Yes, it has been given to me to make
this important discovery, though I sometimes think that Peter
himself is really as ignorant as all around him of the tribe to
which he properly belongs."
"Do you wish to keep it a secret from me, too? I own that, in my
eyes, the tribe of a red-skin goes a good way in making up my
opinions of the man. Is he a Winnebagoe?"
"No, my friend, the Winnebagoes have no claims on him at all."
"Nor a Pottawattamie, Ottawa, or Ojebway of any sort?"
"He is none of these. Peter cometh of a nobler tribe than any that
beareth such names."
"Perhaps he is an Injin of the Six Nations? They tell me that many
such have found their way hither since the war of the revolution."

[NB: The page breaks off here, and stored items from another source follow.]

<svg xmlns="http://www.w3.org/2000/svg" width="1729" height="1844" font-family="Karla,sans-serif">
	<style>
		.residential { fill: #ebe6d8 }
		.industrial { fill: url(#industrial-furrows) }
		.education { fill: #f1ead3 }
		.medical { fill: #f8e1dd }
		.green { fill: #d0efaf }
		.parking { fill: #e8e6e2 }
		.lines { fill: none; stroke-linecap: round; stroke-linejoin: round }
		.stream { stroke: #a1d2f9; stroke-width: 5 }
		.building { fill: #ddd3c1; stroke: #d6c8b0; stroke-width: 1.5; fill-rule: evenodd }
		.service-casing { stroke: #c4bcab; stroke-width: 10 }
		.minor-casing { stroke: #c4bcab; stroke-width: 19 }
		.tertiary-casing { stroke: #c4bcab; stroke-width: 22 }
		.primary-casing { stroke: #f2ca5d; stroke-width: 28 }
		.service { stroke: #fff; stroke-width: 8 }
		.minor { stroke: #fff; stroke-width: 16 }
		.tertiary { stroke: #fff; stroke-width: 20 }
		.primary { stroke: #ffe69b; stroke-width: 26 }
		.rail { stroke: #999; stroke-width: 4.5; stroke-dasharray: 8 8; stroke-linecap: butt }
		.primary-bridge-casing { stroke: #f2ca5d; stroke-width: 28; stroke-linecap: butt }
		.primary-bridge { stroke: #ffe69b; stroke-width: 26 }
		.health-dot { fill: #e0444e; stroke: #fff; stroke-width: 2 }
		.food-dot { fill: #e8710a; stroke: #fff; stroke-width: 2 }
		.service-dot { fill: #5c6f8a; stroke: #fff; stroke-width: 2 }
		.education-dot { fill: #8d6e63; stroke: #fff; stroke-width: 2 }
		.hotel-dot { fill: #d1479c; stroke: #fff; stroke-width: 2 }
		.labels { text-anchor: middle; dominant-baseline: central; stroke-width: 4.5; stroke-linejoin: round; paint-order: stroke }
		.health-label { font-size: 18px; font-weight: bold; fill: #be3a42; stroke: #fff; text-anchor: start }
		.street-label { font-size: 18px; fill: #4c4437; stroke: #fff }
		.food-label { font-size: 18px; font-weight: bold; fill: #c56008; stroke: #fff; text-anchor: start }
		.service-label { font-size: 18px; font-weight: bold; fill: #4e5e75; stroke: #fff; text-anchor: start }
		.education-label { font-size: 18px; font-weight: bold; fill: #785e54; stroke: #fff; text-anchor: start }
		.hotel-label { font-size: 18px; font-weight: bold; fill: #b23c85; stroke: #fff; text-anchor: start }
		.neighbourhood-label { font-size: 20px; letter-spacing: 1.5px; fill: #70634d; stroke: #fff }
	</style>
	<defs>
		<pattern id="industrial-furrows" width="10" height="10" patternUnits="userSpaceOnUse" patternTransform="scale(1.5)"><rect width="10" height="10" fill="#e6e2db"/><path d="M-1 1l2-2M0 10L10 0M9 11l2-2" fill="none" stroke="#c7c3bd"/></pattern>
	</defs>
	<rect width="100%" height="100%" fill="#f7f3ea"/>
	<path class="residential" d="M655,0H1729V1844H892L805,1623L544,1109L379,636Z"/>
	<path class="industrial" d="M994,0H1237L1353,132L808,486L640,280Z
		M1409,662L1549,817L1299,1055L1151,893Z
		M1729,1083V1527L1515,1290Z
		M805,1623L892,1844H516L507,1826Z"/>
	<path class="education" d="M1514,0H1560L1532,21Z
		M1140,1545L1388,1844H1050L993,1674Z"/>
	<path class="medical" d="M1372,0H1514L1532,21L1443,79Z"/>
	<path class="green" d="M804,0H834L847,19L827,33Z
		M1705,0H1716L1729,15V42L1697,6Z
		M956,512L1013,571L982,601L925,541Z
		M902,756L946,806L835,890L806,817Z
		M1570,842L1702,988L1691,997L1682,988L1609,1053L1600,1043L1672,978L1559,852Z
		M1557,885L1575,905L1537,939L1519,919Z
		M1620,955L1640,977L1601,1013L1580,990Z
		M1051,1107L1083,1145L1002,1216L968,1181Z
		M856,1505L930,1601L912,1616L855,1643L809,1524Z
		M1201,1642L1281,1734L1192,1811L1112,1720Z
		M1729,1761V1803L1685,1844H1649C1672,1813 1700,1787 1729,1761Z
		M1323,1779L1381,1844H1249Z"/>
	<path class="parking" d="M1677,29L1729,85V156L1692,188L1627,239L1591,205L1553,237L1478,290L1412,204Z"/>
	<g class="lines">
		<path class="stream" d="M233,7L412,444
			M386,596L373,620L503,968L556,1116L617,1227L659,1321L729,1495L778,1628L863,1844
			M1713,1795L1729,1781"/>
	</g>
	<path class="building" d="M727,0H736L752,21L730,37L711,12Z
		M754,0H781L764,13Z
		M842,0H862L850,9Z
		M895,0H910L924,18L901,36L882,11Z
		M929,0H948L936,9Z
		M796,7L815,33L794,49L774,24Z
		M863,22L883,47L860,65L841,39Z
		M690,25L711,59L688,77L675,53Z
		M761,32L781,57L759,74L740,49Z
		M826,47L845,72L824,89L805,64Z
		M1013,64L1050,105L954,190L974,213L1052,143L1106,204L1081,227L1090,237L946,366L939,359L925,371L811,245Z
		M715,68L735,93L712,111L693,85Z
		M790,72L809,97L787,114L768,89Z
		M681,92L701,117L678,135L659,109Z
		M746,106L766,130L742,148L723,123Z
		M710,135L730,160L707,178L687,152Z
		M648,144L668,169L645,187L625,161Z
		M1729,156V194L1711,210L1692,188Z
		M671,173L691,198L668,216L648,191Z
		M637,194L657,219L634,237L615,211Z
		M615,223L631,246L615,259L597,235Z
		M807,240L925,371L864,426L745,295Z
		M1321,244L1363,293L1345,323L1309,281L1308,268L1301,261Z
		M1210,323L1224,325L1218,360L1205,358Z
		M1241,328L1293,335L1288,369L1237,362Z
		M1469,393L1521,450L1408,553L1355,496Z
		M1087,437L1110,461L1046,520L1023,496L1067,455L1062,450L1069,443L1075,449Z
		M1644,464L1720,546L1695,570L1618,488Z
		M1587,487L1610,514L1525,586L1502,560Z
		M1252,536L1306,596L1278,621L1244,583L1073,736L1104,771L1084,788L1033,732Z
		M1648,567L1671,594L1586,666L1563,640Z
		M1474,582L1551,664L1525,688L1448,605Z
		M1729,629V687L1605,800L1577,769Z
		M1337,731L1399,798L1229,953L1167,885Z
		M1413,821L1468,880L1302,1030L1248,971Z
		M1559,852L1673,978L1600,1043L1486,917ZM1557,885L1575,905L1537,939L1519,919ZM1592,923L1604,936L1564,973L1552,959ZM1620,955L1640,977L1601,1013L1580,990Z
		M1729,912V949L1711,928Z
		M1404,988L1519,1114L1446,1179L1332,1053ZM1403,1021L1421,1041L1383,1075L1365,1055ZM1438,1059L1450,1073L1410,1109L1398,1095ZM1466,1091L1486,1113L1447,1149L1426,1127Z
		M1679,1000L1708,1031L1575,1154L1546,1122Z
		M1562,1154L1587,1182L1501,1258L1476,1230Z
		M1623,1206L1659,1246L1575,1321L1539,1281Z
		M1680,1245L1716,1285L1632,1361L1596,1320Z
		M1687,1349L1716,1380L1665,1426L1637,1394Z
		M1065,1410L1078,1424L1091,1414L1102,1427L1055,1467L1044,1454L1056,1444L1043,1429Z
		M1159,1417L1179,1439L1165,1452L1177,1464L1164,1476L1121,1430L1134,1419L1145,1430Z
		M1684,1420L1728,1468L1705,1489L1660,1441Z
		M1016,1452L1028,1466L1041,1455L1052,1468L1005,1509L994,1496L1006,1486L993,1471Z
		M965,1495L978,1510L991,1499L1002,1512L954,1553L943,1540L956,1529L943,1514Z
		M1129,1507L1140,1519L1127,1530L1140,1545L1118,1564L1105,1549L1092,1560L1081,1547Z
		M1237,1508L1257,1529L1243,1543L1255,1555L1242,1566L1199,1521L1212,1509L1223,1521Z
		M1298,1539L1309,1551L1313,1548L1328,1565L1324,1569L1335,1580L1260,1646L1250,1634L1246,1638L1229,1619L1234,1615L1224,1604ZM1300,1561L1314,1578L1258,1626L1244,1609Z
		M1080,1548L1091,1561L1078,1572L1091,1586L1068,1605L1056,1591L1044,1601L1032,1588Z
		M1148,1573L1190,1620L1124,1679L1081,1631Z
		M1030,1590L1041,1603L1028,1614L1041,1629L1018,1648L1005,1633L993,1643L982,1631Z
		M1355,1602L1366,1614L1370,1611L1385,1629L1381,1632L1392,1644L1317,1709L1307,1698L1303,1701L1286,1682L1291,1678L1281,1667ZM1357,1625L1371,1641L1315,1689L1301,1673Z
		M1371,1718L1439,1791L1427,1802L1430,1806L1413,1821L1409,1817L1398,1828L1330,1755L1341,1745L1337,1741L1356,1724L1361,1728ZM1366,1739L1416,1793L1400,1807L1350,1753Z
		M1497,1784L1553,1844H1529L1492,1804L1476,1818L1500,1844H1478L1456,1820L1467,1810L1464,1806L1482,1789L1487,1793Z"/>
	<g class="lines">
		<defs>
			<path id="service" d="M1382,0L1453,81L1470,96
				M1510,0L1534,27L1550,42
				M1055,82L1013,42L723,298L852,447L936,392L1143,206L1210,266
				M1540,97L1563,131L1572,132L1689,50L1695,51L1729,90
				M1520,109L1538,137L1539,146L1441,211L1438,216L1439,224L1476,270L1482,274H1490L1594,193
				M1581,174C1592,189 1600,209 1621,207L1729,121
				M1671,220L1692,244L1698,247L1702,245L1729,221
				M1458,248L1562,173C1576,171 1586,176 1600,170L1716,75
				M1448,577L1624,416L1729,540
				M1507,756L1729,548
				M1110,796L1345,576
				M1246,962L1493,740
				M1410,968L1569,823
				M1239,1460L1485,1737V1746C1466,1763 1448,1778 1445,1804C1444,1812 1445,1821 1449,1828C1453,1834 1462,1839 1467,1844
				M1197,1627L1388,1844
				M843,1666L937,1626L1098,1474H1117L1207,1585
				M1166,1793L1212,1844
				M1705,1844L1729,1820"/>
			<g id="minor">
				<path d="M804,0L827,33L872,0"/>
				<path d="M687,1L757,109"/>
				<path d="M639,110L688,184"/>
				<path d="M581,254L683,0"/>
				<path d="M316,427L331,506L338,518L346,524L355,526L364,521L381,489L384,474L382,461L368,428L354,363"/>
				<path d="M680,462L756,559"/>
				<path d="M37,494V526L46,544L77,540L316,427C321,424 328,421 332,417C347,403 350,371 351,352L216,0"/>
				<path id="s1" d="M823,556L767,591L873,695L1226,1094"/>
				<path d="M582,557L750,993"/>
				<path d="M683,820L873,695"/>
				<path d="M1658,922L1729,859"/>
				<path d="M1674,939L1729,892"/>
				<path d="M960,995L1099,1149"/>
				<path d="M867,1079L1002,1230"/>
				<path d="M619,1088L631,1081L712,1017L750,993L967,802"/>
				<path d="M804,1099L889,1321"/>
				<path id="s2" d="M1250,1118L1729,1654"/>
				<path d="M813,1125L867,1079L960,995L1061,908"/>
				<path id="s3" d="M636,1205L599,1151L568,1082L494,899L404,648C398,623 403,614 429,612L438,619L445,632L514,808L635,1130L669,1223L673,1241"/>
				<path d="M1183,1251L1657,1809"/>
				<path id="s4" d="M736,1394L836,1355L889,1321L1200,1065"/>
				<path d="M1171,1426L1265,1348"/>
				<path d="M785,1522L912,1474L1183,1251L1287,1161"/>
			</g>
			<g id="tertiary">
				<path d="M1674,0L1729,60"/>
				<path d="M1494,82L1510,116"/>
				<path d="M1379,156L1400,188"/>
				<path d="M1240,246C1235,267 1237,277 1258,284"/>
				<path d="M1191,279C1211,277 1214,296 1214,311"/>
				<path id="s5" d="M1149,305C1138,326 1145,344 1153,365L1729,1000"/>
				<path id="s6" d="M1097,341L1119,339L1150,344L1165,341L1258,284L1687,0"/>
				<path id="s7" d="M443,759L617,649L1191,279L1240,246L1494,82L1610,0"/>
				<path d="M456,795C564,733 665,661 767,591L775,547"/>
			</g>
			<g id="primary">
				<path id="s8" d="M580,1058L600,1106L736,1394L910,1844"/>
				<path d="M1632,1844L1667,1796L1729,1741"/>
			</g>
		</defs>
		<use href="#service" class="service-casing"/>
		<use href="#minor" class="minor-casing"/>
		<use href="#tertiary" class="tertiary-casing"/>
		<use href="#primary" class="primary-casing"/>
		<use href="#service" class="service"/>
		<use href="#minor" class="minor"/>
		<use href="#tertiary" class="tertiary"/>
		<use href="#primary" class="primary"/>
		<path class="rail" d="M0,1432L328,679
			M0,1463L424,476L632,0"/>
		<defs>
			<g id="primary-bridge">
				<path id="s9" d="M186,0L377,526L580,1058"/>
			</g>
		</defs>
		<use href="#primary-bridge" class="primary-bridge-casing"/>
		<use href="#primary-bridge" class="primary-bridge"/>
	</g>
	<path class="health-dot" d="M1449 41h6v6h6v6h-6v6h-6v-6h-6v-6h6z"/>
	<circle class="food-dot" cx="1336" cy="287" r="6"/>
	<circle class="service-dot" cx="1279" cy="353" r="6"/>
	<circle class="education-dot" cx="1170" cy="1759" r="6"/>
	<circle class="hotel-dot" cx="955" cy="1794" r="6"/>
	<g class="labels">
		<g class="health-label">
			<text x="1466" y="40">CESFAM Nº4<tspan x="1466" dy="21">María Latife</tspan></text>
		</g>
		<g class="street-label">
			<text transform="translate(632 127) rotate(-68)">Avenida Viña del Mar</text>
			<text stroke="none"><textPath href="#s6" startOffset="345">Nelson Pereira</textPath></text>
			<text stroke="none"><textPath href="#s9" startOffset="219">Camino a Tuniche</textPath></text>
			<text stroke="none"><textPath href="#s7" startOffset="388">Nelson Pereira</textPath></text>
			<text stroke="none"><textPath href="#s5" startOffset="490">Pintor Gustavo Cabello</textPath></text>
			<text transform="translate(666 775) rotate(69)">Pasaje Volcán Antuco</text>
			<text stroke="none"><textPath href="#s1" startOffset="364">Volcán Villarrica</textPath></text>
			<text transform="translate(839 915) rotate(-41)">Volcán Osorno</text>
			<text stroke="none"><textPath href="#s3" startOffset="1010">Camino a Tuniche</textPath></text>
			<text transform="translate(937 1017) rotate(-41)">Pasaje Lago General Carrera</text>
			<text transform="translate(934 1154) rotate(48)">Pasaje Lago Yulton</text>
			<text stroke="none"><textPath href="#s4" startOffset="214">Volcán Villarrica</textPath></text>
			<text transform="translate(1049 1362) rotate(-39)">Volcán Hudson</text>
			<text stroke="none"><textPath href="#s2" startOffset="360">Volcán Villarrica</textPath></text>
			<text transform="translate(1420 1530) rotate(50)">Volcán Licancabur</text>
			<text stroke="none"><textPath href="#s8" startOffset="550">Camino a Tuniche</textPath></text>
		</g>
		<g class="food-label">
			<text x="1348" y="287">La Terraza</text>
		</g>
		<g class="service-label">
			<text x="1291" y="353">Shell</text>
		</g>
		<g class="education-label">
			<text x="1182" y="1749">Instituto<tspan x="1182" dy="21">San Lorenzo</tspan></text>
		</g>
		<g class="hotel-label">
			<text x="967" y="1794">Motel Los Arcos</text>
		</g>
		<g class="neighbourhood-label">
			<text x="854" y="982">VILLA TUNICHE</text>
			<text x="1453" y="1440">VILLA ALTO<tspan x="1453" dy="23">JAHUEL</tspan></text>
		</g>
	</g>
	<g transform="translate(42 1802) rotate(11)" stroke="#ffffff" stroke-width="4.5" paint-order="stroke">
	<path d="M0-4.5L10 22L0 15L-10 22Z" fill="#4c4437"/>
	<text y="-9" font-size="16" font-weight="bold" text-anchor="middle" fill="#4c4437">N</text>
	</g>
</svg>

"All that may be true, but Peter cometh not of Pottawattamie,
Ottawa, nor Ojebway."
"He can hardly be of the Sacs or the Foxes; he has not the
appearance of an Injin from a region so far west"
"Neither, neither, neither," answered Parson Amen, now so full of
his secret as fairly to let it overflow. "Peter is a son of Israel;
one of the lost children of the land of Judea, in common with many
of his red brethren-mind, I do not say ALL, but with MANY of his red
brethren--though he may not know exactly of what tribe himself.